Я говорил о долге — нашем долге перед народом, историей... Тем временем наступал вечер. Зной уже не казался таким тяжелым, гнетущим. Тени от деревьев теряли резкость, расплывались по земле, небо густело, наполняясь прохладной синевой. Песочница опустела, малышей в белых панамках увели. Ушла и старушка, вязавшая на спицах, на ее месте, под акацией, сидела молодая женщина в ярком оранжевом платье, с черными, падающими на плечи волосами, на коленях у нее лежала красная сумочка, поверх сумочки — раскрытая посредине книжка, которую она не читала — видно, кого-то ждала, поминутно поглядывая по сторонам...
Первым про шоколадку вспомнил Феликс, как ни досадно в этом признаться...

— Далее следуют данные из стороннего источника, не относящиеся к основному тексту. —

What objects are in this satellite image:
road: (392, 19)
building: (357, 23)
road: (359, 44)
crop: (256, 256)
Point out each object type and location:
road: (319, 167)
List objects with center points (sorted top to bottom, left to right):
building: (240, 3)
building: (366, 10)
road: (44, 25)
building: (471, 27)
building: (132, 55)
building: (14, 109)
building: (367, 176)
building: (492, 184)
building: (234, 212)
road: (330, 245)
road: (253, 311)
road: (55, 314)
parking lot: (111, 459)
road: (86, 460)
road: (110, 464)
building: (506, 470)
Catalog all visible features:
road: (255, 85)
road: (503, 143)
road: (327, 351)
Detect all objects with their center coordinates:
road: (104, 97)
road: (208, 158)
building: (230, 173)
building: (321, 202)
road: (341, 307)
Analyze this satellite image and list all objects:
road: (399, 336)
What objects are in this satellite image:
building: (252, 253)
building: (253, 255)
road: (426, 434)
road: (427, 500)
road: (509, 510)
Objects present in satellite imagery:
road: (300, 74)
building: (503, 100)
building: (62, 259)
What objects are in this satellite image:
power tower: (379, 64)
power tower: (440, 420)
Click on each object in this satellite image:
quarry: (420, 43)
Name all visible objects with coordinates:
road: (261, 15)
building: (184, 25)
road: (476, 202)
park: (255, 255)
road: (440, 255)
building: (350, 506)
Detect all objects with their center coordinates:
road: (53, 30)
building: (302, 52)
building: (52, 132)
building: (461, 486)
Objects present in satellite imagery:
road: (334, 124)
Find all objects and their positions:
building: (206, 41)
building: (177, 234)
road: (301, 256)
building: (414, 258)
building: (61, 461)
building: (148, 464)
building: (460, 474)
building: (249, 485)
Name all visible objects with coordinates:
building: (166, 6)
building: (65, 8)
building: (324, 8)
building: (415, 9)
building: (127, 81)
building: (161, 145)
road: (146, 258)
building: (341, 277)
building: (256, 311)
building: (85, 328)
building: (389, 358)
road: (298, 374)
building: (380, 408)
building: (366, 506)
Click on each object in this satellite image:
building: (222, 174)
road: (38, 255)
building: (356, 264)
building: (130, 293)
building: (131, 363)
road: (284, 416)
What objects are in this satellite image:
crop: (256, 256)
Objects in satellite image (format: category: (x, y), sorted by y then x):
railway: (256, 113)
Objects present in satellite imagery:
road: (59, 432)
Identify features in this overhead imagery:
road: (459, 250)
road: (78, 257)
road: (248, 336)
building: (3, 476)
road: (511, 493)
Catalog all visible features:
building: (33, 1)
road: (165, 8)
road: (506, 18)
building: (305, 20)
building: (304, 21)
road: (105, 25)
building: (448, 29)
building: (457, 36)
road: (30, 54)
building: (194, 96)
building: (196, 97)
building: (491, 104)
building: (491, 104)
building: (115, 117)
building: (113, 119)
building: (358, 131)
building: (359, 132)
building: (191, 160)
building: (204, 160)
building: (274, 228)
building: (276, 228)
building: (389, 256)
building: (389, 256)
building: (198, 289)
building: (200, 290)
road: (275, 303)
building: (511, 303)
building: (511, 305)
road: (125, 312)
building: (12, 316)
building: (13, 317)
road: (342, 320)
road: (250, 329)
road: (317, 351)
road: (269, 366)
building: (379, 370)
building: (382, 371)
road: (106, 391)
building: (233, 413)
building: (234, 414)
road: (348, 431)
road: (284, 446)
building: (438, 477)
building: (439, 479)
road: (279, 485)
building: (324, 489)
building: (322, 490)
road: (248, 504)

— Как бы нам не опоздать, — сказал он, перебив меня, и пощелкал пальцем по циферблату часов на своей руке. — Впрочем, кажется, мы уже опоздали... -
Мы второпях расплатились — за кофе и коньяк (официант как-то незаметно и чрезвычайно услужливо, хотя и без всякой просьбы с нашей стороны, дважды заменял опустевший графинчик полным) и бросились через дорогу, в кондитерский магазин. Было еще без десяти минут семь, но за дверным стеклом вместо таблички “Учет” и обнадеживающей записки висело “Закрыто”, — строгое, не подлежащее обжалованию, как приговор военного трибунала. Наши попытки проникнуть внутрь, ссылаясь на десять минут, оставшиеся до времени закрытия, ни к чему не привели.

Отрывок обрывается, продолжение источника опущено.